After we’ve worn that out, sometimes we discuss craft.
I like to ask my colleagues about their writing process, especially in those areas where we disagree (writer throw-down, anyone?)
I ask questions such as: Do you write in the early morning or the dead of night? Does your muse live at home, in a dedicated studio, at the beach, or at the local coffee shop? Do you write to music or demand silence? With or without chocolate? On the computer or in longhand on handmade paper? Mac or PC? Times New Roman or Courier?Do you seek critique from others, or does early feedback kill your creative spirit? Do you like to travel in a pack or seek isolation?
Do you do extensive outlining and preparation before you sit down to write, or do you just launch, assuming it will somehow work out? Once you begin to write, do you write headlong, barely pausing to eat or sleep, or do you write for two hours and quit for the day? Is your daily word count 250? 500? 1000? 2000? Do you measure your progress in pages? Words? Time? Pounds of cashews?
When you revise, do you edit their original draft, or rewrite the thing entirely from the first paragraph? (that notion gives me the shivery-shudders, but that’s just me). Do you write the entire piece, and then revise? Or revise as you go?
Do you look forward to sitting down in front of your computer—hand-stitched journal—audio recorder—private stenographer—to write, or is it actually painful? Do you have to be “in the mood” or do you create your mood by forcing the issue, by sitting down and getting your hand moving?
Ask a few dozen successful writers the answers to these questions, and you’ll get many different answers. There is no one right way to write, and very few unbreakable rules. The wisdom of other writers can be helpful to you—but writing by its nature is a solitary endeavor. Each person has to find her own best method, and her own true path.
4 comments:
All of the questions put forth evoke different feelings in me; but the one about rewriting from the first paragraph after the first draft is indeed chilling. It would have to be an awful first draft to do that.
I tend to begin to revise once I have three-quarters of the first draft done, which tends to produce more polished work at the beginning and rough parts to rub at the end. As for ending I never know what they will be until I get there.
When I write somthing, the process is always different. Sometimes I outline, others I do some stream of consciousness writing then write.

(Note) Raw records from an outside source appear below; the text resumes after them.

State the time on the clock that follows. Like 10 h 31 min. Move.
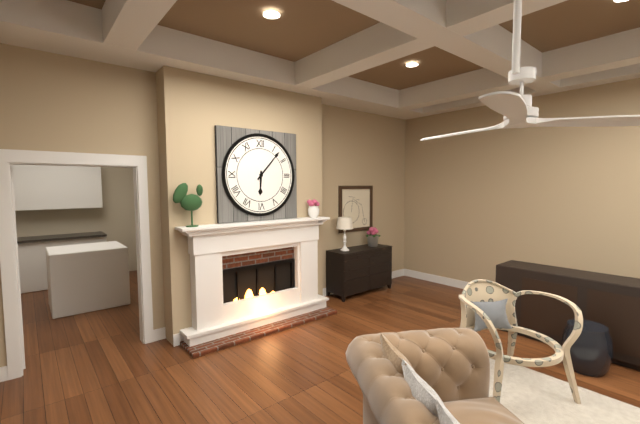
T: 6 h 07 min
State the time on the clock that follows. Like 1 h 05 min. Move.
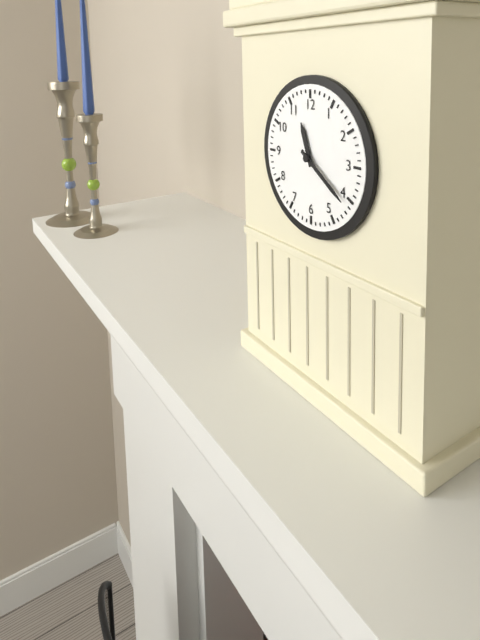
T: 11 h 21 min
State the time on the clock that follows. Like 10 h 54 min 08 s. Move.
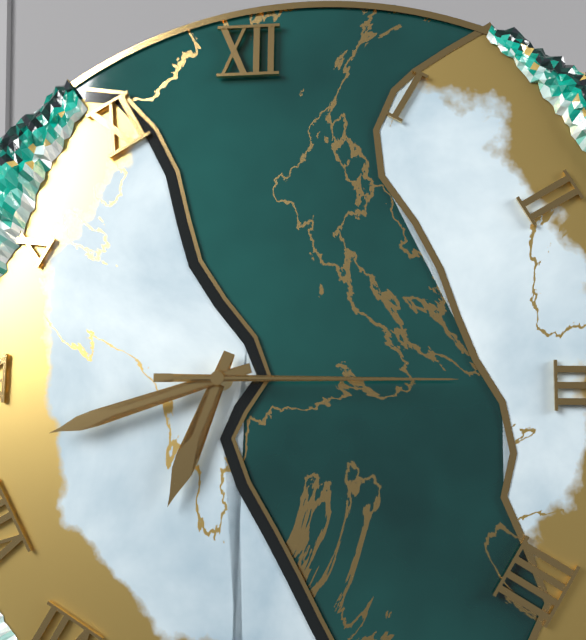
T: 6 h 42 min 15 s
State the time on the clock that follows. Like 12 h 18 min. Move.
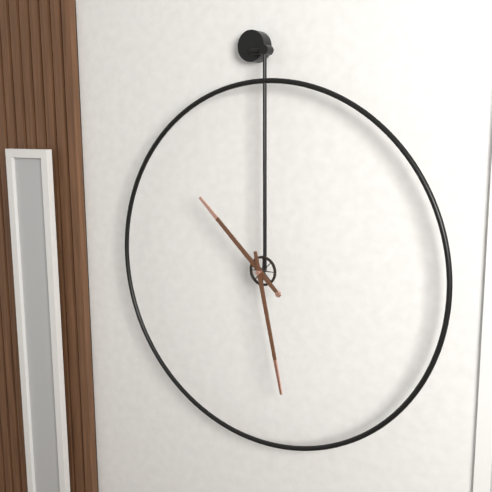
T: 10 h 28 min
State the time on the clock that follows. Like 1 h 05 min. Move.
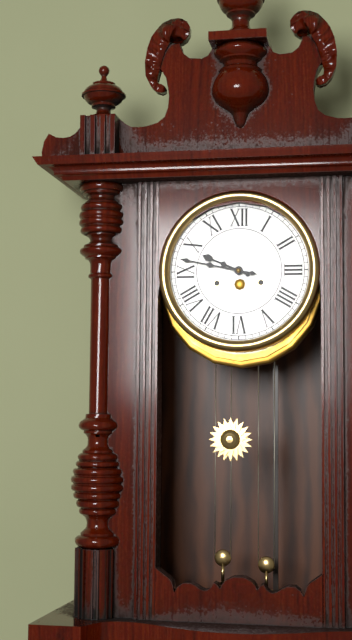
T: 9 h 47 min
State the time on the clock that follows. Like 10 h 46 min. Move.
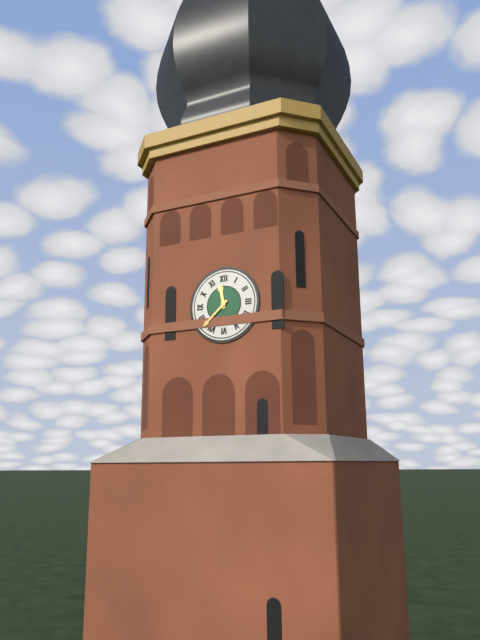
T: 11 h 38 min
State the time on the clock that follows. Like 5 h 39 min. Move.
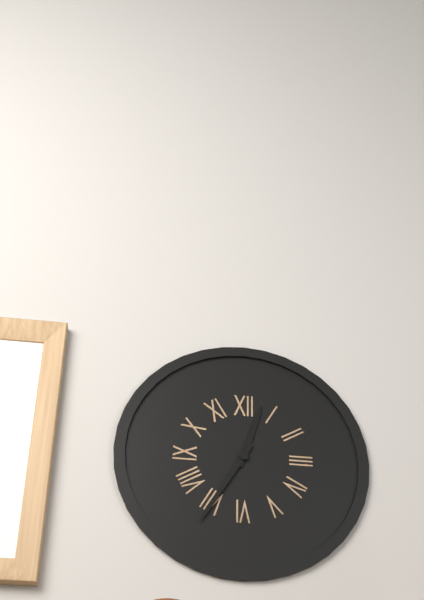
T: 12 h 35 min
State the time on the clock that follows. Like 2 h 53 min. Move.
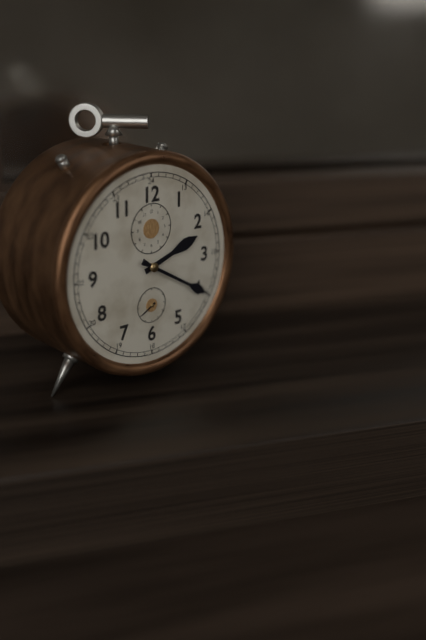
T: 2 h 20 min
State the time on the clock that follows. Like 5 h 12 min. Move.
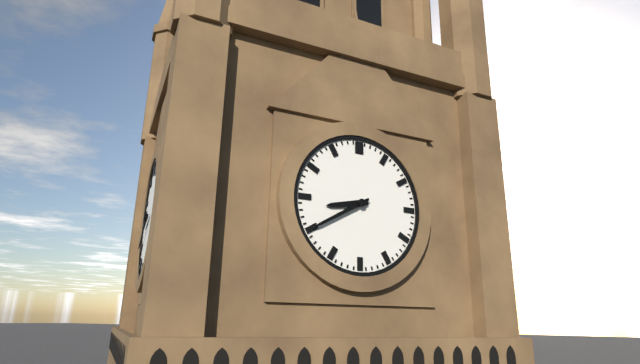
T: 8 h 40 min
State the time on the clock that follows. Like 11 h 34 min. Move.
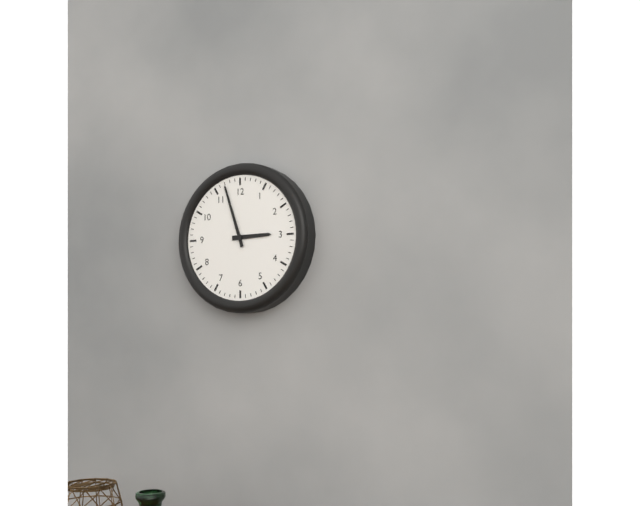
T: 2 h 57 min
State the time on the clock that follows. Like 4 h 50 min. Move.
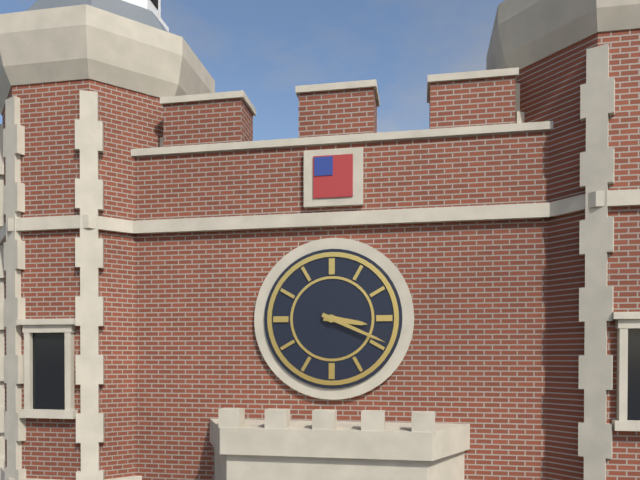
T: 3 h 19 min
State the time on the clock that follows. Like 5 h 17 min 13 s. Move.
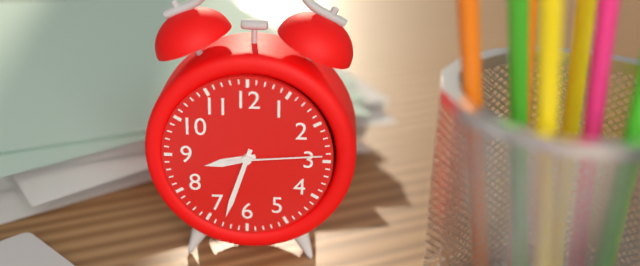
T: 8 h 33 min 14 s
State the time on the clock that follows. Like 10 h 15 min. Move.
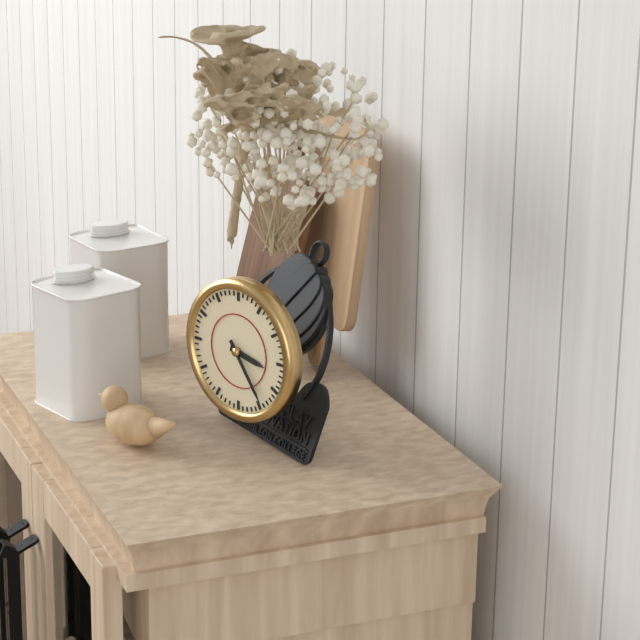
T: 3 h 24 min
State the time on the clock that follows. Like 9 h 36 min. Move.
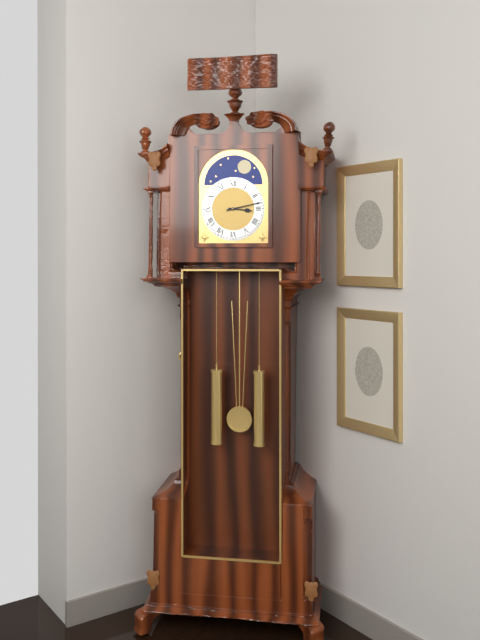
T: 3 h 13 min
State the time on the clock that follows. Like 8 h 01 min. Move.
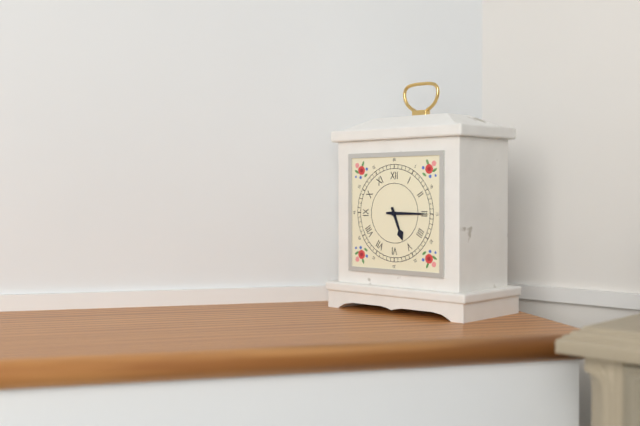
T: 5 h 15 min
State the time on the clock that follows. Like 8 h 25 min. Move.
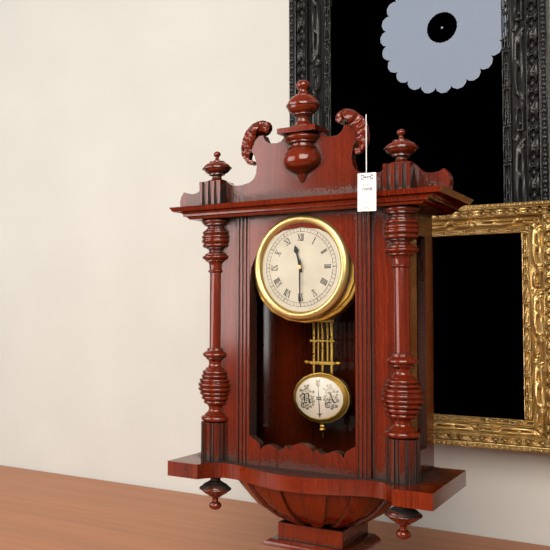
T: 11 h 30 min
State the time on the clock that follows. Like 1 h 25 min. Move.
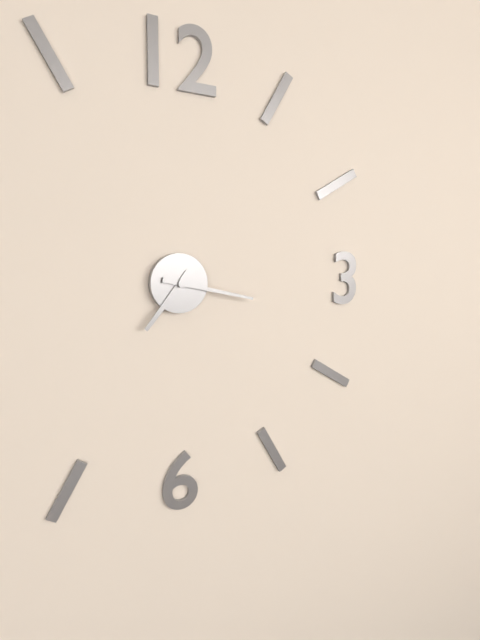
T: 7 h 17 min
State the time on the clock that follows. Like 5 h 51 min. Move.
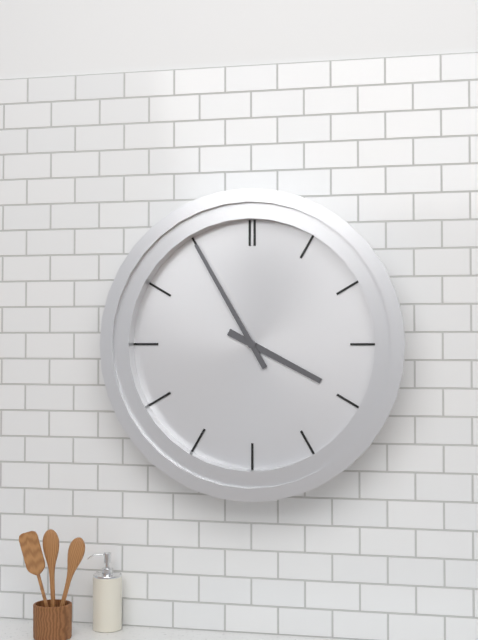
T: 3 h 55 min
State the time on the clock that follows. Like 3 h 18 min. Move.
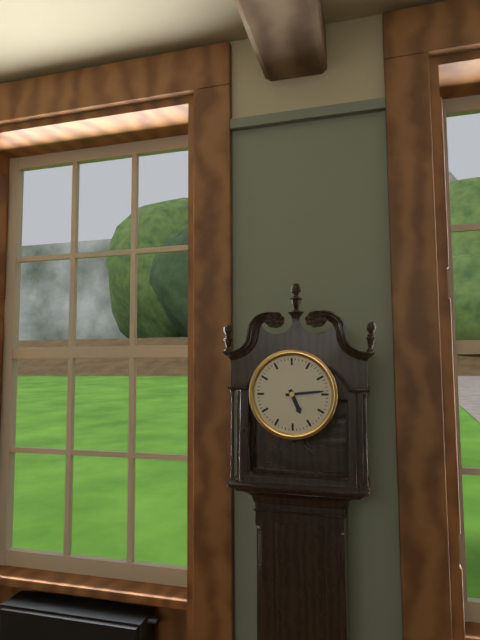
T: 5 h 14 min
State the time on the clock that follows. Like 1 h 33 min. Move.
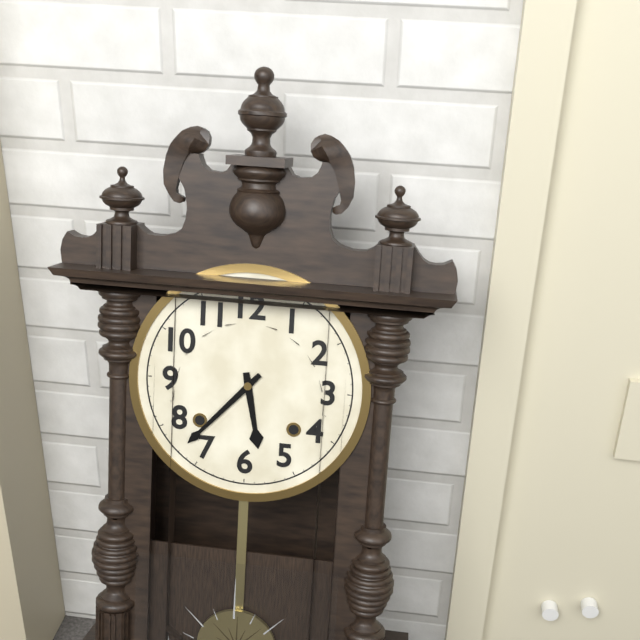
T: 5 h 37 min
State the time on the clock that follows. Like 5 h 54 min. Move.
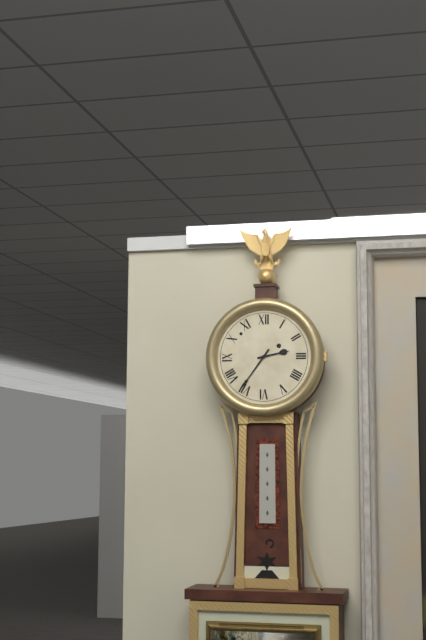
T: 2 h 36 min
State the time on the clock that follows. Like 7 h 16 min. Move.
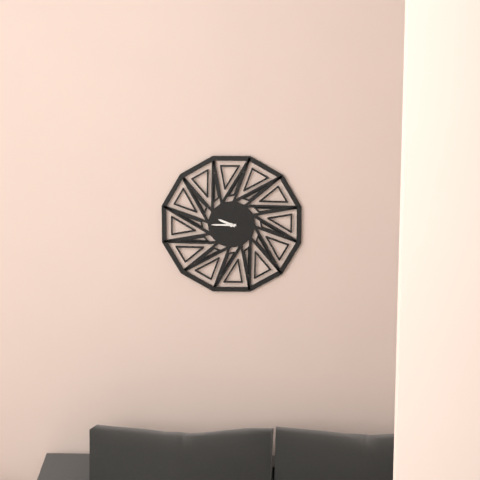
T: 9 h 45 min
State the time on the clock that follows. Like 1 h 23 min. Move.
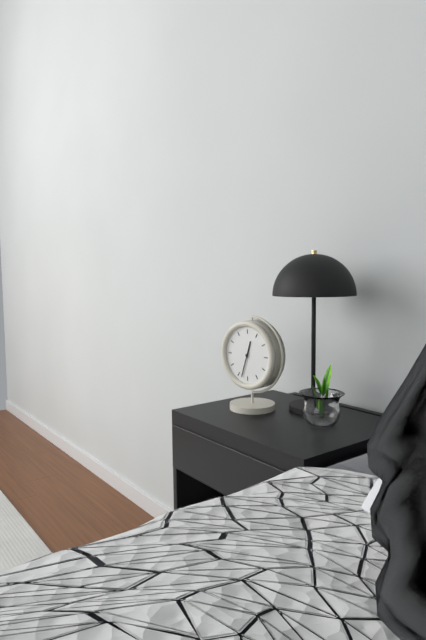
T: 12 h 33 min
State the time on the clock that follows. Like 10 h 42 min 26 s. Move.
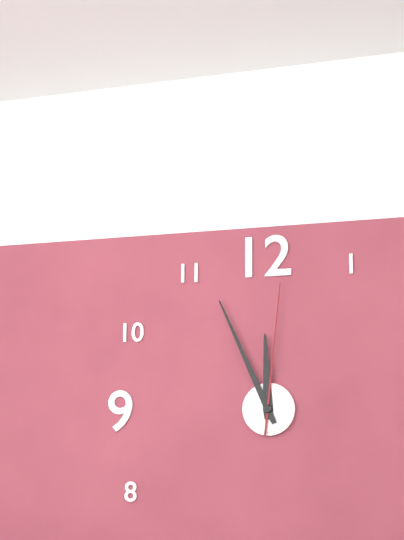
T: 11 h 56 min 01 s
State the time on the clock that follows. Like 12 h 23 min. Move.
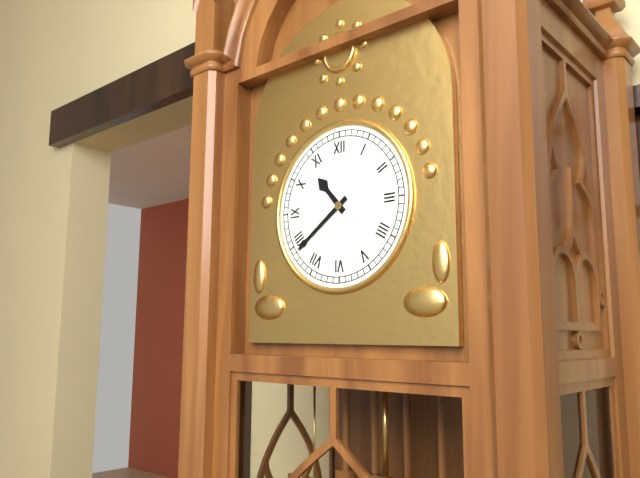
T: 10 h 39 min
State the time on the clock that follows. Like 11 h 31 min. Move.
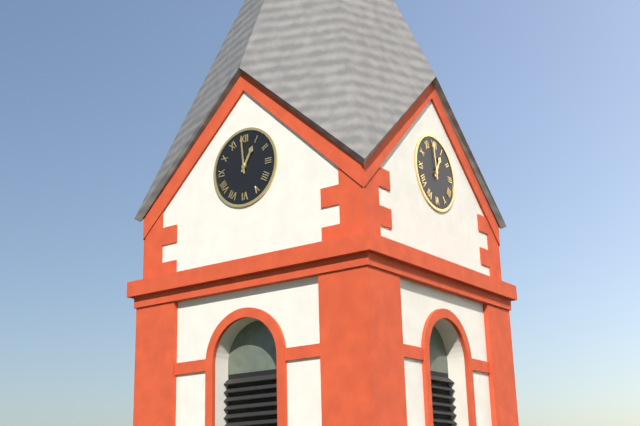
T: 12 h 59 min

I always edit at the end, of each draft.
There's a book I'm writing for publish--I got the idea a few years ago while on the ride home from somewhere with my mom. I was thinking of how to dramatically start a book and WHOOSH! here comes this idea. I FINISHED it during the summer. I was so proud of it, thought it was the best writing in the world.
Then I went back and read it again sometime near the end of last year. I barely made it past the third chapter. It was awful. But I still loved the caricatures, and it was a good idea.
So I started to rewrite it from the beginning. I'm just got to chapter 36, page 101. And I barely recognise the story. Practically the only things that didn't change were the caricature's names and the VERY BASIC PLOT--defeat the bad guy.
It's hard word, but it's worth it. And knowing that I've finished it once makes it easier to finish it again, although writer's block still comes after certain chapters.